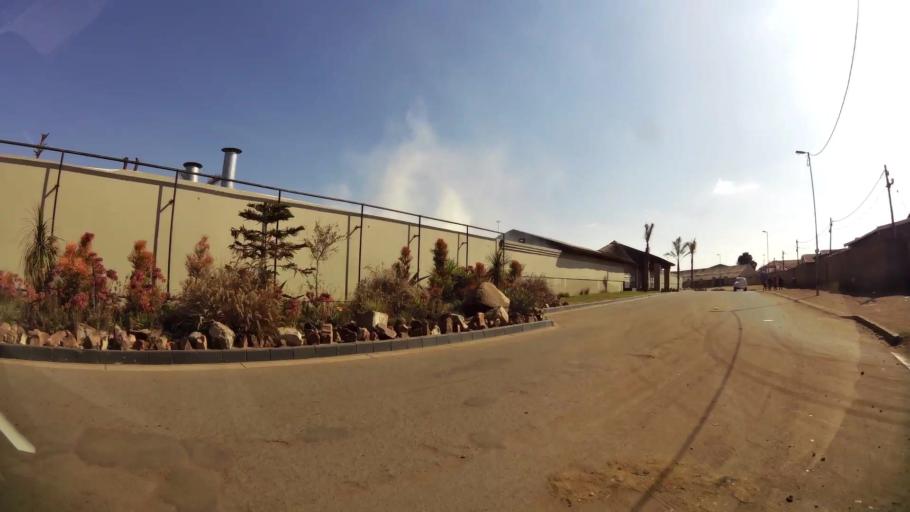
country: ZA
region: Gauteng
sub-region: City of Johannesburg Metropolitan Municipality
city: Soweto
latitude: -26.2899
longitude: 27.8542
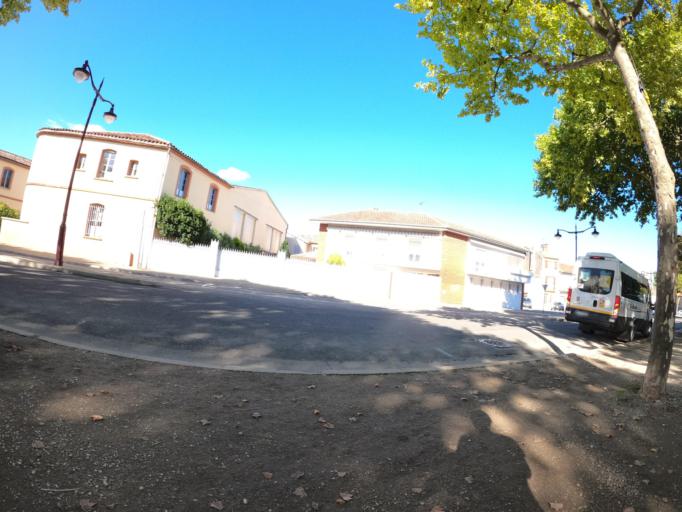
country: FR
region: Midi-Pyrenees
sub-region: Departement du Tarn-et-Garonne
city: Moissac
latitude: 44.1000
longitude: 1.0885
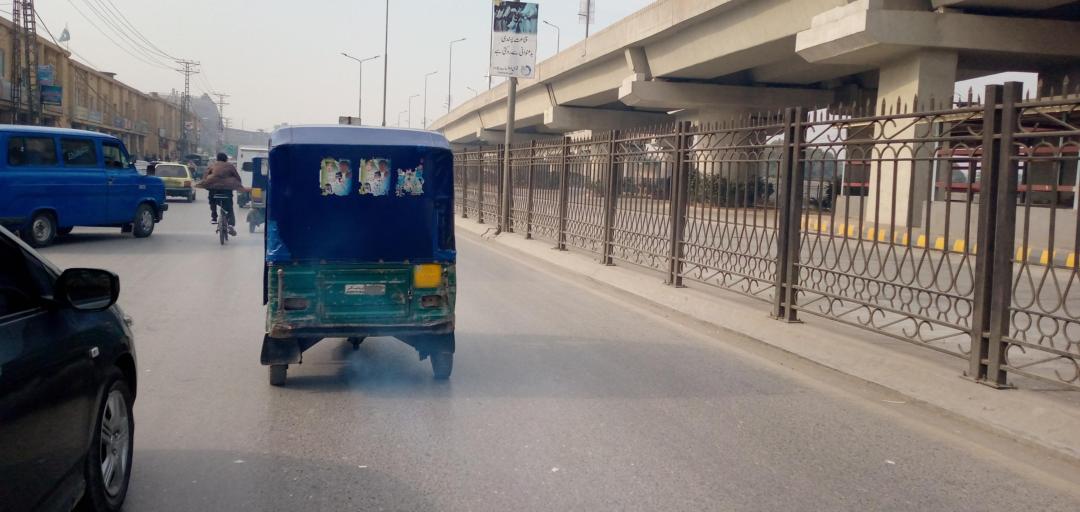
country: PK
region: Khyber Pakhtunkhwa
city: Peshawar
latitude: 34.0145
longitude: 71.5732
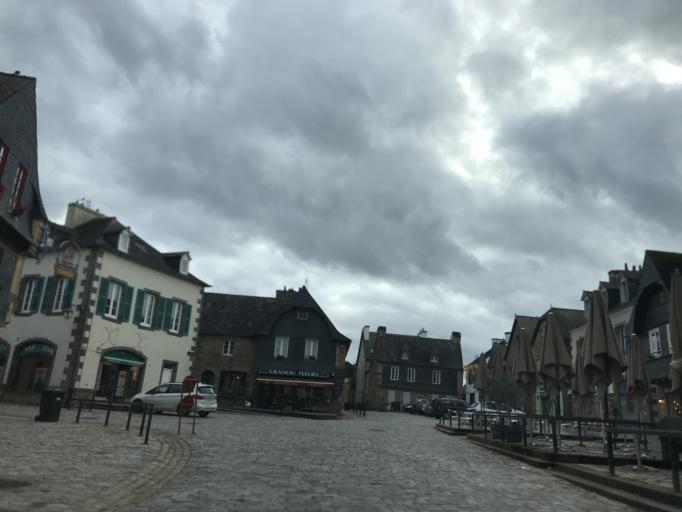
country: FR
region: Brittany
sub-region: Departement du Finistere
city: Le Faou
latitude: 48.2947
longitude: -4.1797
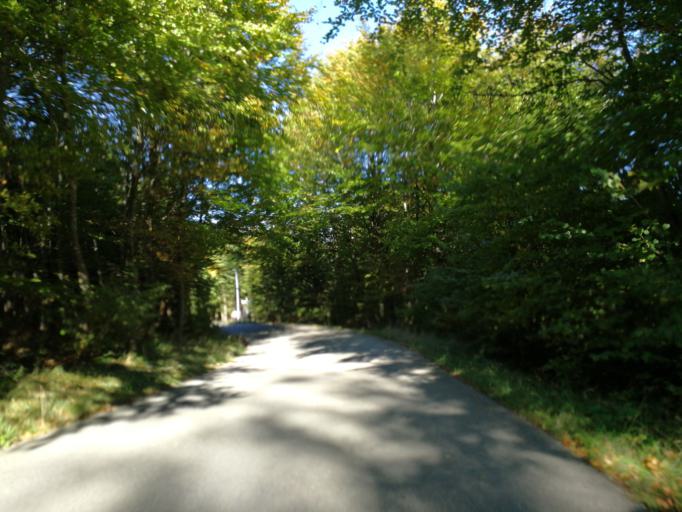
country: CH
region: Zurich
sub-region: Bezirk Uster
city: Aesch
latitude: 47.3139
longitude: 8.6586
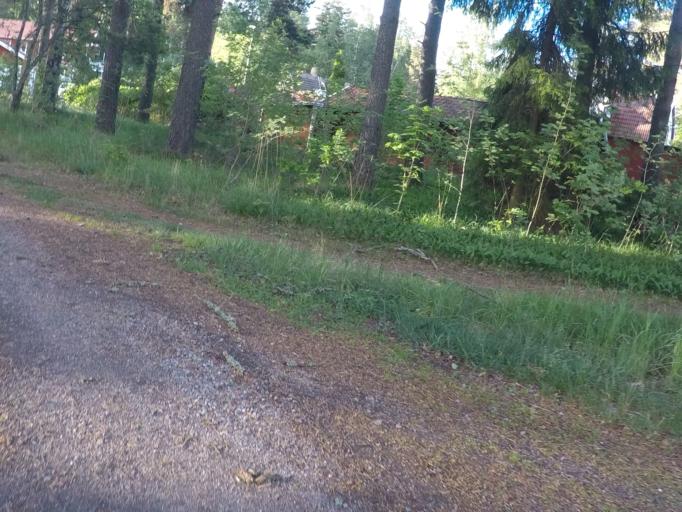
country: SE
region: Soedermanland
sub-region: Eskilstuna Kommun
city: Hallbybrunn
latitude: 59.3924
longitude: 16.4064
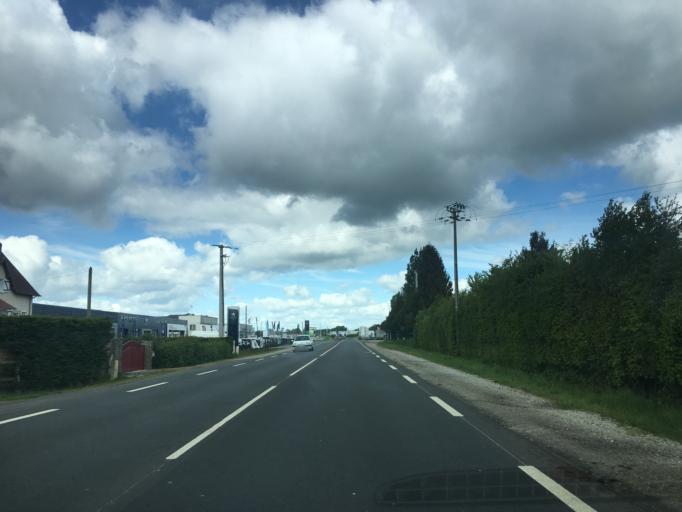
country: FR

--*--

Exercise brief – Collect every line in the listing above that contains the word "country", with uppercase and lowercase letters counting as different.

Complete answer –
country: ZA
country: FR
country: PK
country: FR
country: CH
country: SE
country: FR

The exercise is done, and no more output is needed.